March 19, 2024

Guide to SDXL Fine-Tuning with LoRA in Kohya-ss

Praveen

R&D @JarvisLabs.ai

Kohya_ss

Kohya_ss is a python library that is used to fine-tune Stable Diffusion models. In this blog we will use it's GUI to fine-tune the SDXL base 1.0 model to create an AI avatar of ourself.

Content

Dataset preparation
Parameters
Training
Inference
Wrap up

I am using the kohya_ss framework in jarvislabs.ai with RTX6000 ada 48GB as my GPU. You can use other GPUS with lower VRAM but you have to choose a lower training batch size, which results in extended training time.

Dataset Preparation

Dataset Preparation is one of the most crucial steps to achieve a good fine-tuned model. For this tutorial I have used 10 1024x1024 images of a woman I generated in Fooocus and swapped faces with other photos. High quality photos usually give better results.


Examples from the dataset

You can also find high quality images of celebrities using google advanced image search.

Captioning

Captioning helps the model to understand more about the training dataset images. We can use the blip captioning tool available in kohya_ss to caption our image.

blipCaptioningTab

To caption the images just give the path to your training images directory and press the caption images button. I will talk about why I chose rihanna as my prefix in the upcoming section.

textImageFile

After captioning we will be left with a .txt file matching the name of each image file.


rihanna a woman with a green and black shirt and jeans

Dataset Format

datasetPreparationTab

Navigate to the dataset preparation tab as shown in the above image.

datasetDirecotries

Instance Prompt: This is the prompt that is used to identify your training images. You can use the name of a celebrity that looks similar to the person in our dataset yields better result.
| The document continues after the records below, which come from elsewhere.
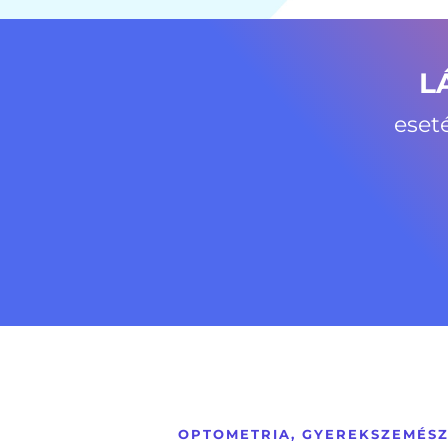
L
eset
OPTOMETRIA, GYEREKSZEMÉSZE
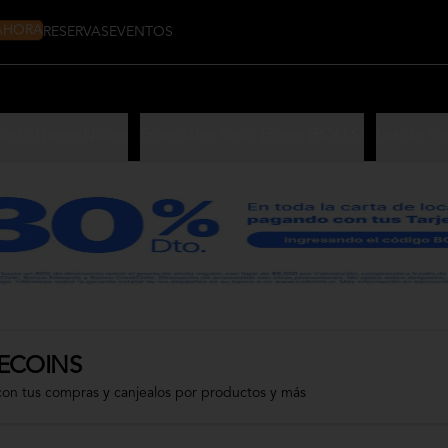
 AHORA
RESERVAS
EVENTOS
Sushi Home Nikkei
Especiales Sushi Home (ROLLS)
Los de Si
ECOINS
con tus compras y canjealos por productos y más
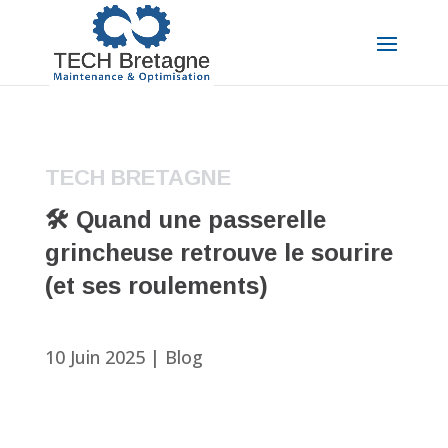
TECH BRETAGNE
🛠️ Quand une passerelle
grincheuse retrouve le sourire
(et ses roulements)
10 Juin 2025
|
Blog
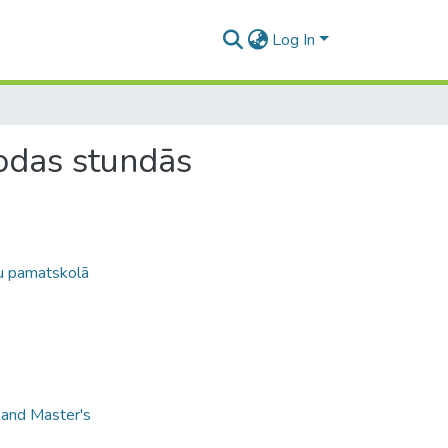
Log In
lodas stundās
tu pamatskolā
 and Master's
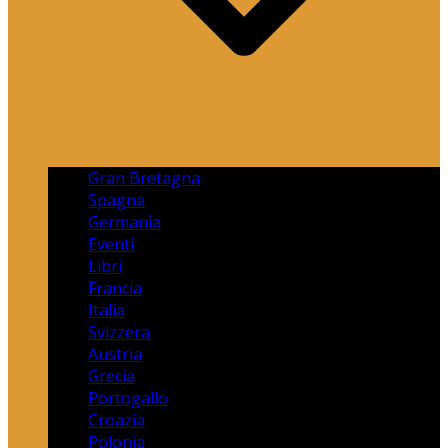
Gran Bretagna
Spagna
Germania
Eventi
Libri
Francia
Italia
Svizzera
Austria
Grecia
Portogallo
Croazia
Polonia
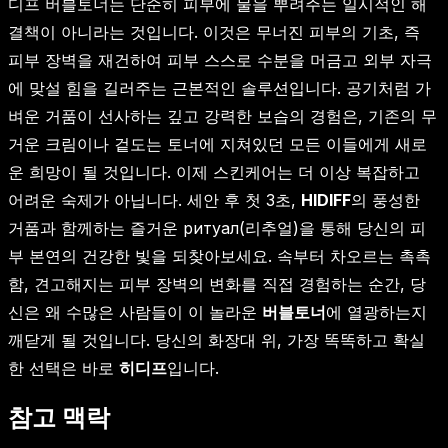
디프 버블토너는 단순히 피부에 물을 뿌려주는 일시적인 해
결책이 아니라는 것입니다. 이것은 무너진 피부의 기초, 즉
피부 장벽을 재건하여 피부 스스로 수분을 머금고 외부 자극
에 맞설 힘을 길러주는 근본적인 솔루션입니다. 공기처럼 가
벼운 거품이 선사하는 깊고 강력한 보습의 경험은, 기존의 무
거운 크림이나 겉도는 토너에 지쳐있던 모든 이들에게 새로
운 희망이 될 것입니다. 이제 스킨케어는 더 이상 복잡하고
어려운 숙제가 아닙니다. 세안 후 첫 3초,
HIDIFF
의 풍성한
거품과 함께하는 즐거운 ритуал(리추얼)을 통해 당신의 피
부 본연의 건강한 빛을 되찾아보세요. 속부터 차오르는 촉촉
함, 견고해지는 피부 장벽의 변화를 직접 경험하는 순간, 당
신은 왜 수많은 사람들이 이 놀라운
버블토너
에 열광하는지
깨닫게 될 것입니다. 당신의 화장대 위, 가장 똑똑하고 확실
한 선택은 바로
히디프
입니다.
참고 맥락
Here I used rihanna because she looks similar to the woman in our dataset.
Class prompt: This represents what class our training subject belongs to. In this case I am using the prompt "woman".
Repeats: Repeats indicates how many time each images is used per epoch. There is a relation between repeats, batch size, steps and epochs. You can check it out in this section.
For training images and regularization images you have to specify the path to the directory. Using regularization images prevents overfitting of the model. I am using 1000 1024x1024 images of woman that I found here github.
Click on Prepare training data to start the data preparation.

This will be our final dataset structure.

pd/
├── img/
│   └── 20_rihanna_woman/ #training images
├── log/
├── model/
└── reg/ #regularisation images

Training Parameters

LoRA Type: Standard
Train batch size: 4 (choose a lower batch size if you have lower vram)
Epochs: 20
Mixed Precision & Save Precision: bf16 (Use fp16 for architectures below Ampere)
Learning Rate: 0.0003
Max Resolution: 1024,1024
Enable Buckets: True
Network Rank: 64
Network Alpha: 32

These are the settings that I used to fine-tune my model.

Relation between repeats, batch-size, steps and epochs

As mentioned in the above section, repeats, batch-size, steps and epochs have a relation. Let us breakdown this by using the parameters that I used as an example.

Repeats: 20
Number of Images: 10
Train batch size: 4
Epochs: 20

We will calculate how many total steps does 20 epochs on our dataset gives us.

Steps per Epoch = (Number of Images * Repeats) / Train Batch Size

In our case it is 50. By, multiplying steps per epoch by total epochs. We get total number of steps. So, for our parameters we get a total of 1000 steps. I usually train with 1000 steps for 10 images.

Make sure to play around with the parameters because a good model depends on lots of factors like dataset quality, caption quality, dataset size etc...

Training

folderPath

To train your model navigate to the folders tab and paste the respective paths in correct inputs and press Start training.

It took around 35 minutes for the training to get done.

Inference

To generate images with our model, I have uploaded the weights to automatic1111 and used SDXL base 1.0 as the base model and generated some images.

Here are the results...

outputPhotos

The settings that I have used

Other Settings

Steps: 50
Sampler: DPM++ 2M Karras
Face Restoration: None
CFG scale: 7
Size: 1024x1024

Wrap up

Fine-tuning your own AI avatar in Stable Diffusion does not have to be complicated. Kohya_ss offers a straightforward way to train an SDXL model with LoRA and create personalized results. Give it a try and see how easy it is to bring your creative visions to life! Thanks for reading 😃.